Blob Blame History Raw
From 0d2cde1cdd49551004ef7107064f3871acafb5a1 Mon Sep 17 00:00:00 2001
From: Luben Tuikov <luben.tuikov@amd.com>
Date: Thu, 29 Apr 2021 20:15:42 -0400
Subject: drm/amdgpu: Fix koops when accessing RAS EEPROM
Git-commit: 1d9d2ca85b32605ac9c74c8fa42d0c1cfbe019d4
Patch-mainline: v5.15-rc1
References: jsc#PED-1166 jsc#PED-1168 jsc#PED-1170 jsc#PED-1218 jsc#PED-1220 jsc#PED-1222 jsc#PED-1223 jsc#PED-1225

Debugfs RAS EEPROM files are available when
the ASIC supports RAS, and when the debugfs is
enabled, an also when "ras_enable" module
parameter is set to 0. However in this case,
we get a kernel oops when accessing some of
the "ras_..." controls in debugfs. The reason
for this is that struct amdgpu_ras::adev is
unset. This commit sets it, thus enabling access
to those facilities. Note that this facilitates
EEPROM access and not necessarily RAS features or
functionality.

Cc: Alexander Deucher <Alexander.Deucher@amd.com>
Cc: John Clements <john.clements@amd.com>
Cc: Hawking Zhang <Hawking.Zhang@amd.com>
Signed-off-by: Luben Tuikov <luben.tuikov@amd.com>
Acked-by: Alexander Deucher <Alexander.Deucher@amd.com>
Signed-off-by: Alex Deucher <alexander.deucher@amd.com>
Acked-by: Patrik Jakobsson <pjakobsson@suse.de>
---
 drivers/gpu/drm/amd/amdgpu/amdgpu_ras.c |   16 ++++++++++++----
 1 file changed, 12 insertions(+), 4 deletions(-)

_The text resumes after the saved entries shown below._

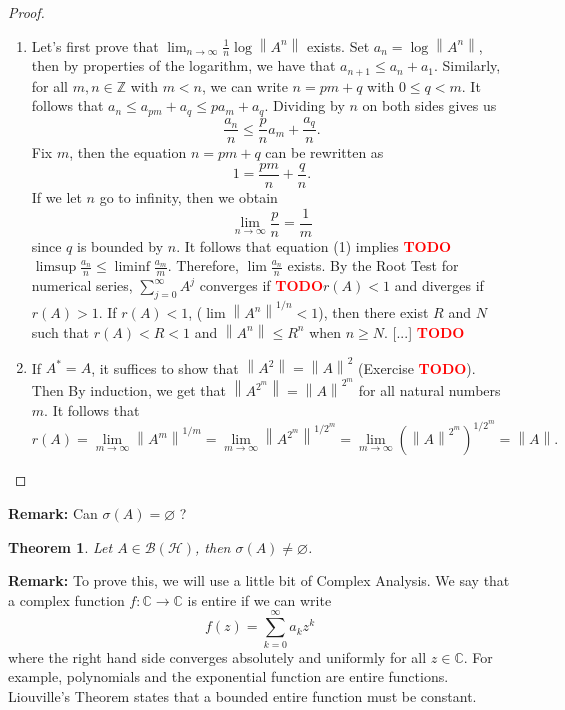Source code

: \documentclass{article}
\newtheorem*{theorem}{Theorem}
\newcommand{\C}{\mathbb{C}}
\newcommand{\Z}{\mathbb{Z}}
\newcommand{\B}{\mathcal{B}}
\renewcommand{\H}{\mathcal{H}}
\newcommand{\norm}[1]{\left\lVert#1 \right\rVert}
\newcommand{\td}{\textcolor{red}{\textbf{TODO}}}
\newenvironment{remark}{\noindent\textbf{Remark:}}{}
\begin{document}
\begin{proof}
    \begin{enumerate}[label=(\alph*)]
        \item Let's first prove that $\lim_{n \rightarrow \infty}\frac{1}{n}\log\norm{A^n}$ exists. Set $a_n = \log \norm{A^n}$, then by properties of the logarithm, we have that $a_{n+1} \leq a_n + a_1$. Similarly, for all $m,n \in \Z$ with $m < n$, we can write $n = pm + q$ with $0 \leq q < m$. It follows that $a_n \leq a_{pm} + a_q \leq pa_m + a_q$. Dividing by $n$ on both sides gives us 
        \[\frac{a_n}{n} \leq \frac{p}{n}a_m + \frac{a_q}{n} \tag*{(1)}.\]
        Fix $m$, then the equation $n = pm + q$ can be rewritten as
        $$1 = \frac{pm}{n} + \frac{q}{n}.$$
        If we let $n$ go to infinity, then we obtain
        $$\lim_{n \rightarrow \infty}\frac{p}{n} = \frac{1}{m}$$
        since $q$ is bounded by $n$. It follows that equation (1) implies \td  $\limsup \frac{a_n}{n} \leq \liminf \frac{a_m}{m}$. Therefore, $\lim \frac{a_n}{n}$ exists. By the Root Test for numerical series, $\sum_{j=0}^{\infty}A^j$ converges if \td $r(A) < 1$ and diverges if $r(A) > 1$. If $r(A) < 1$, ($\lim \norm{A^n}^{1/n} < 1$), then there exist $R$ and $N$ such that $r(A) < R < 1$ and $\norm{A^n} \leq R^n$ when $n \geq N$. [...] \td 
        \item If $A^* = A$, it suffices to show that $\norm{A^2} = \norm{A}^2$ (Exercise \td). Then By induction, we get that $\norm{A^{2^m}} = \norm{A}^{2^m}$ for all natural numbers $m$. It follows that
        $$r(A) = \lim_{m\rightarrow\infty}\norm{A^m}^{1/m} = \lim_{m \rightarrow \infty}\norm{A^{2^m}}^{1/2^m} = \lim_{m \rightarrow \infty}(\norm{A}^{2^m})^{1/2^m} = \norm{A}.$$
    \end{enumerate}
\end{proof}

\begin{remark}
    Can $\sigma(A) = \varnothing$ ?
\end{remark}

\begin{theorem}
    Let $A \in \B(\H)$, then $\sigma(A) \neq \varnothing$.
\end{theorem}

\begin{remark}
    To prove this, we will use a little bit of Complex Analysis. We say that a complex function $f : \C \to \C$ is entire if we can write
    $$f(z) = \sum_{k=0}^{\infty}a_k z^k$$
    where the right hand side converges absolutely and uniformly for all $z \in \C$. For example, polynomials and the exponential function are entire functions. Liouville's Theorem states that a bounded entire function must be constant. 
\end{remark}
\end{document}
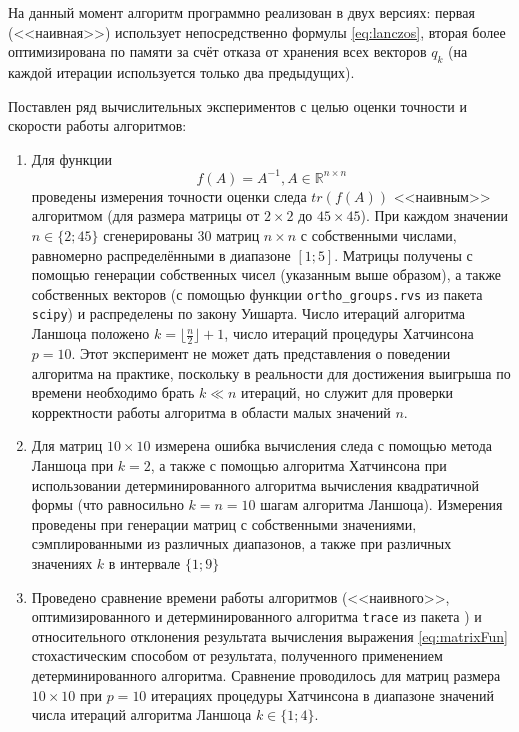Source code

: На данный момент алгоритм программно реализован в двух версиях: первая (<<наивная>>) использует непосредственно формулы \eqref{eq:lanczos}, вторая более оптимизирована по памяти за счёт отказа от хранения всех векторов $ q_k $ (на каждой итерации используется только два предыдущих).

Поставлен ряд вычислительных экспериментов с целью оценки точности и скорости работы алгоритмов:

\begin{enumerate}
    \item Для функции
    \begin{equation}\label{eq:matrixFun}
        f(A) = A^{-1}, A \in \mathds{R}^{n \times n}
    \end{equation}
    проведены измерения точности оценки следа $tr(f(A))$ <<наивным>> алгоритмом (для размера матрицы от $ 2 \times 2 $ до $ 45 \times 45 $).
    При каждом значении $ n \in \{ 2;45 \} $ сгенерированы $ 30 $ матриц $ n \times n $ с собственными числами, равномерно распределёнными в диапазоне $ [1; 5] $.
    Матрицы получены с помощью генерации собственных чисел (указанным выше образом), а также собственных векторов (с помощью функции \texttt{ortho\_groups.rvs} \cite{mezzadri2007generate} из пакета \texttt{scipy}) и распределены по закону Уишарта.
    Число итераций алгоритма Ланшоца положено $ k = \lfloor \frac{n}{2} \rfloor + 1 $, число итераций процедуры Хатчинсона $ p = 10 $.
    Этот эксперимент не может дать представления о поведении алгоритма на практике, поскольку в реальности для достижения выигрыша по времени необходимо брать $ k \ll n $ итераций, но служит для проверки корректности работы алгоритма в области малых значений $ n $. %

    \item Для матриц $ 10 \times 10 $ измерена ошибка вычисления следа с помощью метода Ланшоца при $ k=2 $, а также с помощью алгоритма Хатчинсона при использовании детерминированного алгоритма вычисления квадратичной формы (что равносильно $k=n=10$ шагам алгоритма Ланшоца).
    Измерения проведены при генерации матриц с собственными значениями, сэмплированными из различных диапазонов, а также при различных значениях $ k $ в интервале $ \{ 1;9 \} $

    \item Проведено сравнение времени работы алгоритмов (<<наивного>>, оптимизированного и детерминированного алгоритма \texttt{trace} из пакета ) и относительного отклонения результата вычисления выражения \eqref{eq:matrixFun} стохастическим способом от результата, полученного применением детерминированного алгоритма.
    Сравнение проводилось для матриц размера $ 10 \times 10 $ при $ p = 10 $ итерациях процедуры Хатчинсона в диапазоне значений числа итераций алгоритма Ланшоца $ k \in \{1; 4\} $.

\end{enumerate}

--- a/drivers/gpu/drm/amd/amdgpu/amdgpu_ras.c
+++ b/drivers/gpu/drm/amd/amdgpu/amdgpu_ras.c
@@ -1960,11 +1960,20 @@
 	bool exc_err_limit = false;
 	int ret;
 
-	if (adev->ras_enabled && con)
-		data = &con->eh_data;
-	else
+	if (!con)
 		return 0;
 
+	/* Allow access to RAS EEPROM via debugfs, when the ASIC
+	 * supports RAS and debugfs is enabled, but when
+	 * adev->ras_enabled is unset, i.e. when "ras_enable"
+	 * module parameter is set to 0.
+	 */
+	con->adev = adev;
+
+	if (!adev->ras_enabled)
+		return 0;
+
+	data = &con->eh_data;
 	*data = kmalloc(sizeof(**data), GFP_KERNEL | __GFP_ZERO);
 	if (!*data) {
 		ret = -ENOMEM;
@@ -1974,7 +1983,6 @@
 	mutex_init(&con->recovery_lock);
 	INIT_WORK(&con->recovery_work, amdgpu_ras_do_recovery);
 	atomic_set(&con->in_recovery, 0);
-	con->adev = adev;
 
 	max_eeprom_records_count = amdgpu_ras_eeprom_max_record_count();
 	amdgpu_ras_validate_threshold(adev, max_eeprom_records_count);